### MATERIAL FOR THIS TASK
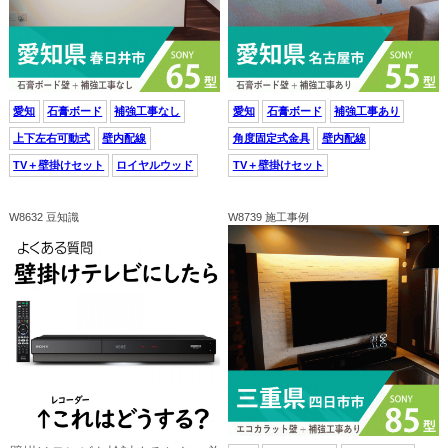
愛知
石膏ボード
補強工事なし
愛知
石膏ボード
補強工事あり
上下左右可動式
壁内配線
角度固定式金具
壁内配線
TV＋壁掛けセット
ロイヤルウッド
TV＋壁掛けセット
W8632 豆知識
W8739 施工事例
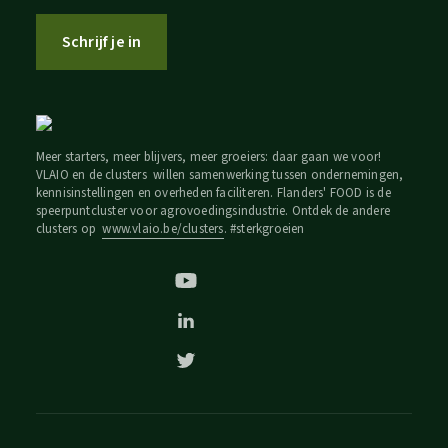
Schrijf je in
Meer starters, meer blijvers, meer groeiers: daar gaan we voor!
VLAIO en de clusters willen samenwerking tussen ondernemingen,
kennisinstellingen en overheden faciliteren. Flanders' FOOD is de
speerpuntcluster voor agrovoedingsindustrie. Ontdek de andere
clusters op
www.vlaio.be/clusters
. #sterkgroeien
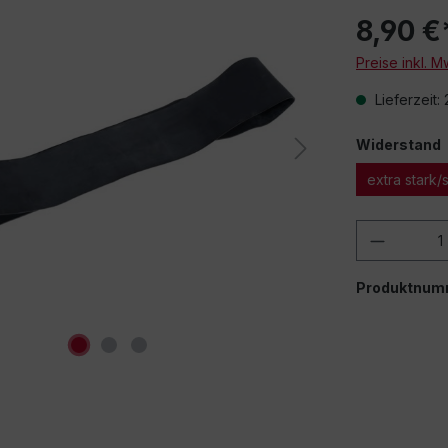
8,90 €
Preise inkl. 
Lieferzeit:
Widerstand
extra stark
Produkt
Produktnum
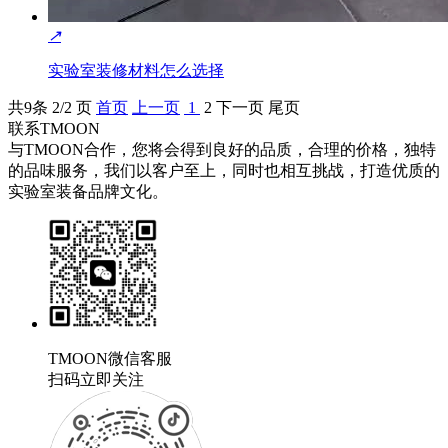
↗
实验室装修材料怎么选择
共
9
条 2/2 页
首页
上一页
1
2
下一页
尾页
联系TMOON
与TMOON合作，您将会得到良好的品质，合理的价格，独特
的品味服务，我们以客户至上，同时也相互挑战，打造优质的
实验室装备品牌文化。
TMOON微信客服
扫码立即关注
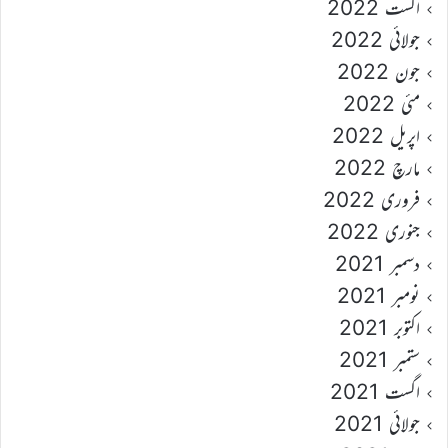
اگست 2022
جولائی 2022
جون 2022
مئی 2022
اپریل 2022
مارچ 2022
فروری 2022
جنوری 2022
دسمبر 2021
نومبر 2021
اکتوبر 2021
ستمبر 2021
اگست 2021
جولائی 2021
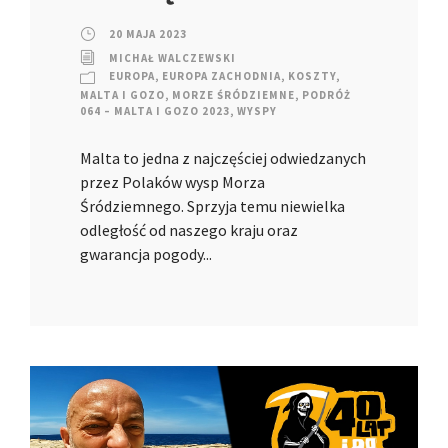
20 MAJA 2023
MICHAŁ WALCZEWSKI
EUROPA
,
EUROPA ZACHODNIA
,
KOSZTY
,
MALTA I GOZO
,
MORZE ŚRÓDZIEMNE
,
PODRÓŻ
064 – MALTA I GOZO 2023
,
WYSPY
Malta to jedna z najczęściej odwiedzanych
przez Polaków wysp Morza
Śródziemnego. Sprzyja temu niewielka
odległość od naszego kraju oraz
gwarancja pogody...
--
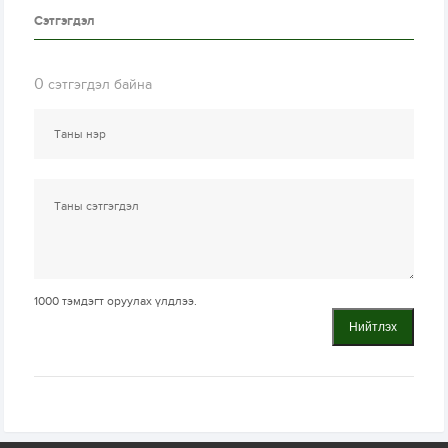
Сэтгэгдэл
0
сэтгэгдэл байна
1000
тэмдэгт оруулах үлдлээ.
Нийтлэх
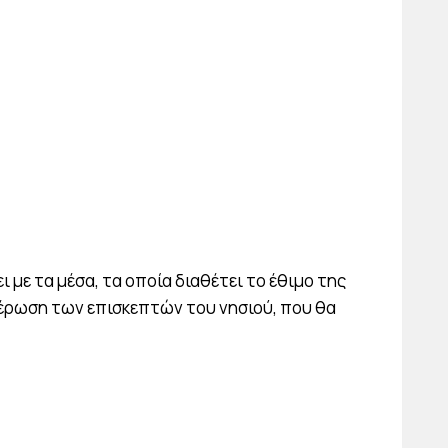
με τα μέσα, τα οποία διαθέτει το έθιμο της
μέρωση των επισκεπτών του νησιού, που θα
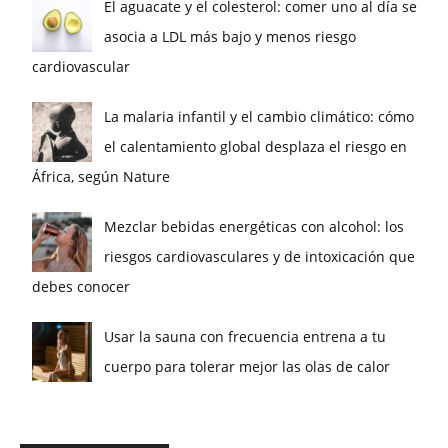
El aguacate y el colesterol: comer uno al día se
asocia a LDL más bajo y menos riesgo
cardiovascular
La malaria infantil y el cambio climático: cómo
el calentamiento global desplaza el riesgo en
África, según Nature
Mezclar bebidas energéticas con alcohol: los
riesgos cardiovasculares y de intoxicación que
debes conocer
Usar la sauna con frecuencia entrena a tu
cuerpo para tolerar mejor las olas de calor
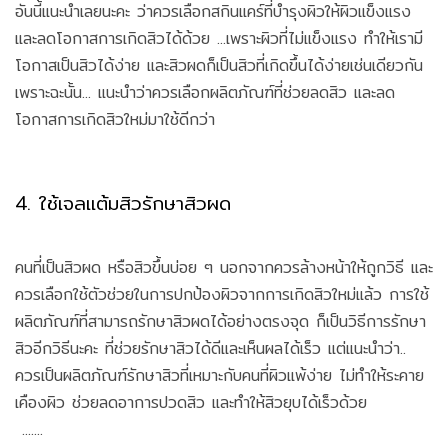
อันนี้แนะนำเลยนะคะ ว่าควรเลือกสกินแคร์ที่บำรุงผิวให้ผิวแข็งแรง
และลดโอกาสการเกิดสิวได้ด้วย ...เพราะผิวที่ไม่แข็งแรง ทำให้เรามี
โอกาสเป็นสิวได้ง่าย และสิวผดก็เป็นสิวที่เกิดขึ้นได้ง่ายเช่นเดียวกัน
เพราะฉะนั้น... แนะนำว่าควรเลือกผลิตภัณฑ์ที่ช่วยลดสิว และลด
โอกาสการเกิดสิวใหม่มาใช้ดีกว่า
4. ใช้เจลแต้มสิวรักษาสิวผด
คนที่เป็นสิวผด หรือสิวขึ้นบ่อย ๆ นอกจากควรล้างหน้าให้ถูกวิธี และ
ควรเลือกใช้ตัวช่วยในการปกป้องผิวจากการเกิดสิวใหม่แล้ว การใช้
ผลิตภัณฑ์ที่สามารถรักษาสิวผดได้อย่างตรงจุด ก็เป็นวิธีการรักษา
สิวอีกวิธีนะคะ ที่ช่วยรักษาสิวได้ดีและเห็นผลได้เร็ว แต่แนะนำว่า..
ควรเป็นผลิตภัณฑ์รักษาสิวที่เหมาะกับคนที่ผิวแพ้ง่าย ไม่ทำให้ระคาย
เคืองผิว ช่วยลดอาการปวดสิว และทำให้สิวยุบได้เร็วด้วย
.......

### WORK ORDER
Within the listing above, copy exactly the lines that start at the one with "جولائی 2021" and continue through the one with "gwarancja pogody...". Omit pictures.

### WRITTEN RESPONSE
جولائی 2021
20 MAJA 2023
MICHAŁ WALCZEWSKI
EUROPA
,
EUROPA ZACHODNIA
,
KOSZTY
,
MALTA I GOZO
,
MORZE ŚRÓDZIEMNE
,
PODRÓŻ
064 – MALTA I GOZO 2023
,
WYSPY
Malta to jedna z najczęściej odwiedzanych
przez Polaków wysp Morza
Śródziemnego. Sprzyja temu niewielka
odległość od naszego kraju oraz
gwarancja pogody...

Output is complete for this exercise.